Records in a dataset:
⟨
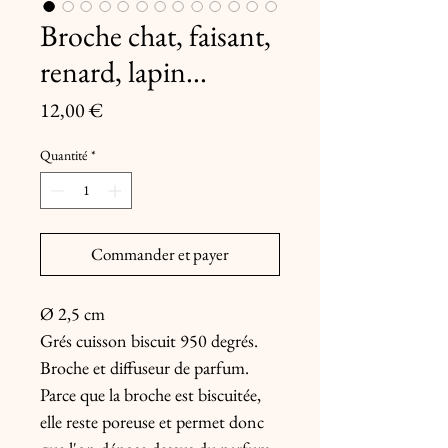
Broche chat, faisant,
renard, lapin...
Prix
12,00 €
Quantité
*
Commander et payer
Ø 2,5 cm
Grés cuisson biscuit 950 degrés.
Broche et diffuseur de parfum.
Parce que la broche est biscuitée,
elle reste poreuse et permet donc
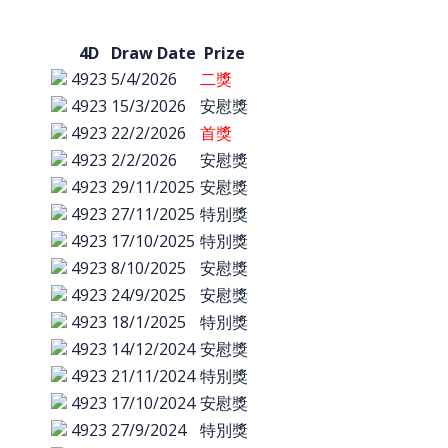
4D
Draw Date
Prize
4923
5/4/2026
二獎
4923
15/3/2026
安慰獎
4923
22/2/2026
首獎
4923
2/2/2026
安慰獎
4923
29/11/2025
安慰獎
4923
27/11/2025
特別獎
4923
17/10/2025
特別獎
4923
8/10/2025
安慰獎
4923
24/9/2025
安慰獎
4923
18/1/2025
特別獎
4923
14/12/2024
安慰獎
4923
21/11/2024
特別獎
4923
17/10/2024
安慰獎
4923
27/9/2024
特別獎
⟩
- _Activity_: Can you print every line of text from the records above word for word, leaving out the pictures?

- _Answer space_:
Broche chat, faisant,
renard, lapin...
Prix
12,00 €
Quantité
*
Commander et payer
Ø 2,5 cm
Grés cuisson biscuit 950 degrés.
Broche et diffuseur de parfum.
Parce que la broche est biscuitée,
elle reste poreuse et permet donc
4D
Draw Date
Prize
4923
5/4/2026
二獎
4923
15/3/2026
安慰獎
4923
22/2/2026
首獎
4923
2/2/2026
安慰獎
4923
29/11/2025
安慰獎
4923
27/11/2025
特別獎
4923
17/10/2025
特別獎
4923
8/10/2025
安慰獎
4923
24/9/2025
安慰獎
4923
18/1/2025
特別獎
4923
14/12/2024
安慰獎
4923
21/11/2024
特別獎
4923
17/10/2024
安慰獎
4923
27/9/2024
特別獎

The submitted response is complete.